Sinais

Os "Sinais" nas manhãs da TSF, com a sua marca de água de sempre: anotação pessoalíssima do andar dos dias, dos seus paradoxos, das suas mais perturbadoras singularidades. Todas as manhãs, num minuto, Fernando Alves continua um combate corpo a corpo com as imagens, as palavras, as ideias, os rumores que dão vento à actualidade.
De segunda a sexta, às 08h55 e 14h10

O colar de arroz

Feitos de ouro e de prata, de pérolas, de conchas ou de penas, de fragmentos de obsidiana (como provam vestígios encontrados na antiga Mesopotâmia) ou de fina seda, adornando o colo das damas ou justos como gargantilhas, brilhando ao pescoço de reis ou como fantasia de pechisbeque em cachaço de pobre, os colares seduzem desde o ontem mais longínquo. O mais antigo colar de que há notícia foi encontrado numa caverna do sul de África: é formado por 41 conchas perfuradas há 75 mil anos. Ontem, um colar espantou os telespectadores que seguiam o programa "Encontro" na TV Globo. Inteiramente feito com bagos de arroz, o colar brilhou ao pescoço de Ana Maria Braga, uma das mais populares apresentadora da televisão brasileira que assim marcou posição a respeito do aumento do preço do arroz. O preço do arroz disparou no Brasil. O índice de preços apurado pela Associação Paulista de Supermercados confirma um aumento de mais de 25% no preço do arroz, desde janeiro. A coisa está feia porque a mistura de arroz com feijão não anda na boca do povo e nas canções do Chico apenas por desígnios do paladar regional. As prateleiras dos supermercados são indicadores preciosos para avaliar o equilíbrio, sempre precário, entre o gosto e o bolso. Não por acaso, o presidente da Associação Brasileira de Supermercados veio sugerir aos consumidores que troquem o arroz pelo macarrão. É a nova maneira de aconselhar a ingestão de brioches.

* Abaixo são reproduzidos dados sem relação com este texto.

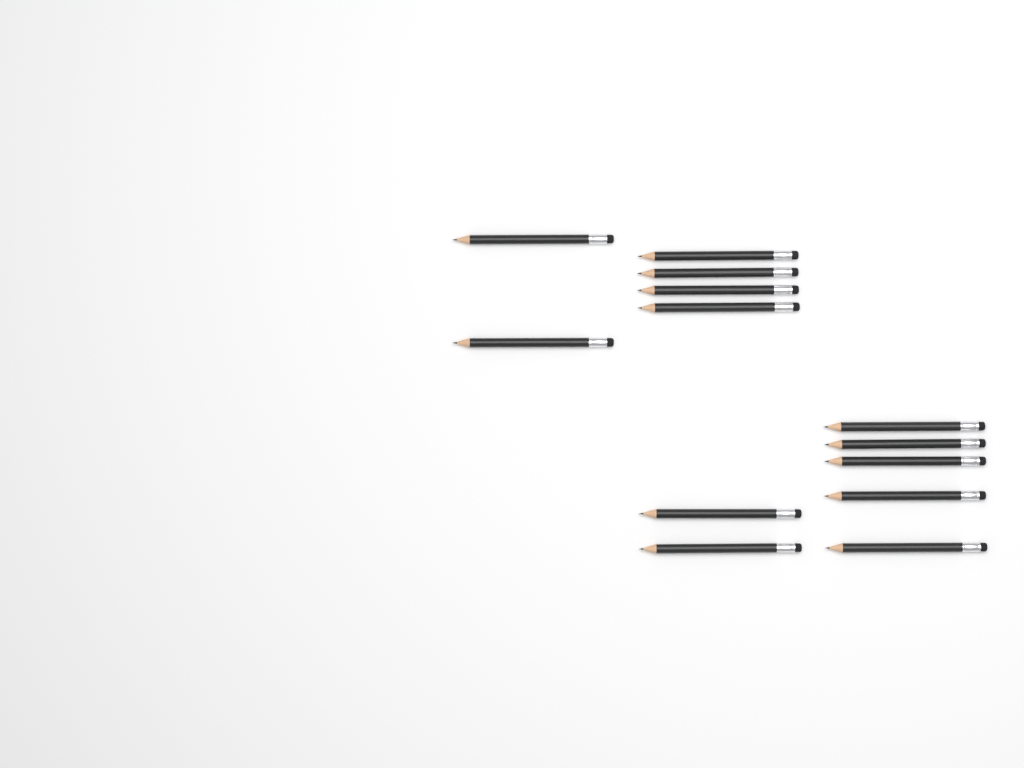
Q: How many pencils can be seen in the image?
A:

Ana Maria Braga (que já em tempos usara um colar de tomates para criticar o aumento do preço dos ditos) provocou alto alarido nas redes sociais, ao chamar a atenção para as "jóias" com que entrou em cena, o colar e uns brincos de arroz. "Vou guardá-las num cofre", disse ela. Alguém anotou: "A julgar pelo preço do arroz ela está tecnicamente a usar um colar de pedras preciosas". O Instituto de Pesquisa Económica Aplicada confirma a subida da inflacção, sublinhando que (por causa do feijão e do arroz) o impacto é maior junto das famílias mais pobres. Ainda não existe censura que leve os poetas a pegarem na deixa de Ferreira Gullar . Lembras-te? "O preço do feijão não cabe no poema. / O preço do arroz não cabe no poema". Mas este colar de arroz exibido por Ana Maria Braga, no estrondo passageiro de um programa de televisão, é a metáfora precisa da corda ao pescoço.